Bulgaria granted protection status to 1530 Syrian asylum-seekers in 2017 – Eurostat
Ninety per cent of the people granted protection status by Bulgaria in 2017 were from Syria, EU statistics agency Eurostat said on April 19.
Bulgaria granted protection status to 1530 Syrians, to 110 people from Iraq (six per cent) and to 25 people categorised as stateless (two per cent), these groups making up the top three among those given protection.
EU countries gave protection to 538 000 asylum seekers in 2017, and almost a third of the beneficiaries were Syrians, Eurostat said.
The number of people granted protection status in the EU in 2017 was close to 25 per cent lower than in 2016.
EU countries received nearly 24 000 resettled refugees.
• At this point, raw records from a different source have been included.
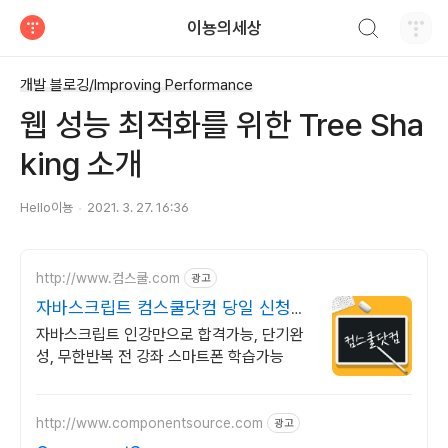
검색하기
이뇽의세상
티스토리
개발 블로깅/Improving Performance
웹 성능 최적화를 위한 Tree Sha
king 소개
Hello이뇽
2021. 3. 27. 16:36
http://www.컴스쿨.com
광고
자바스크립트 컴스쿨닷컴 당일 신청&
결제시 기프티콘!
자바스크립트 인강만으로 합격가능, 단기완
성, 무한반복 전 강좌 스마트폰 학습가능
http://www.componentsource.com
광고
The largest group of beneficiaries of protection status in the EU in 2017 remained citizens of Syria (175 800 persons, or 33 per cent of the total number of persons granted protection status in the EU member states), followed by citizens of Afghanistan (100 700 or 19 per cent) and those of Iraq (64 300 or 12 per cent).
The number of decisions granting protection status to Syrian citizens has dropped since 2016 (when they accounted for a share of 57 per cent of all grants), however, they remained the largest group granted protection status in 18 EU countries in 2017.
Of the 175 800 Syrian citizens granted protection status in the EU, more than 70 per cent received protection status in Germany (124 800), Eurostat said.